英国警察はなぜ丸腰? ロンドンのテロ事件受けて変わるか?
テロを受けて銃携帯に傾くか?
2015年11月にパリで発生した同時多発テロを受け、当時のテリーザ・メイ内務相(現首相)は、パリのような攻撃を受けた場合でも対応できるように、武装警官を大幅に増員させる方針を発表していた。
しかし実際は、武器使用を志願する警官が少なく人集めに苦労していると、デイリー・メールが同年3月に報じていた。警官が銃を持ちたがらないのは前述の理由のほかに、発砲して死者が出た際に、自分が加害者として起訴されるのを恐れている警官が多いのが理由らしい。
ガーディアンによると、今年1月にロンドン警視庁の警官1万1000人を対象にして行った調査では、「警官は常に銃を携帯すべき」との回答はわずか26%だった。また、「いかなる状況であれ、任務で銃を携帯したくない」と回答した警官は12%いた。「専門の武装警官を増やすべきだ」と回答したのは43.6%、「ロンドンにいる武装警官の数は十分ではない」と答えたのはわずか6%にとどまった。一方、全警官にテーザー銃(相手に電流を流す非殺傷武器)を持たせるべきだと回答した警官は75%に上った。
インディペンデントによると、今回のテロ事件を受けて国会議員からは、議事堂や空港など、テロリストの目標になりやすい場所をパトロールする警官は武装すべきではないのかという声が上がっている。しかしメイ首相は、実際にどの警察業務で武装するかを決めるのは警察当局である、と回答した。

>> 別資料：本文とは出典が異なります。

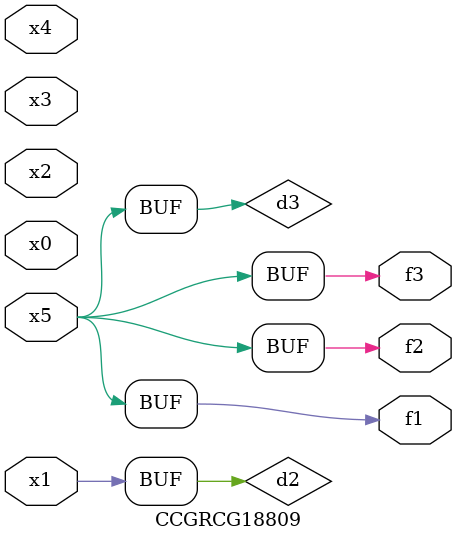
<source format=v>
module CCGRCG18809(
	input x0, x1, x2, x3, x4, x5,
	output f1, f2, f3
);

	wire d1, d2, d3;

	not (d1, x5);
	or (d2, x1);
	xnor (d3, d1);
	assign f1 = d3;
	assign f2 = d3;
	assign f3 = d3;
endmodule

</source>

ロンドンは、1970年代から2001年まで断続的に続いたIRAによる爆弾攻撃や、2005年の同時爆破事件など、これまでもテロ攻撃に無縁だったわけでは決してなかった。それでも、警官は銃不携帯を貫いてきた。恐らく今後も、全警官が銃で武装することは少なくともしばらくはなさそうだ。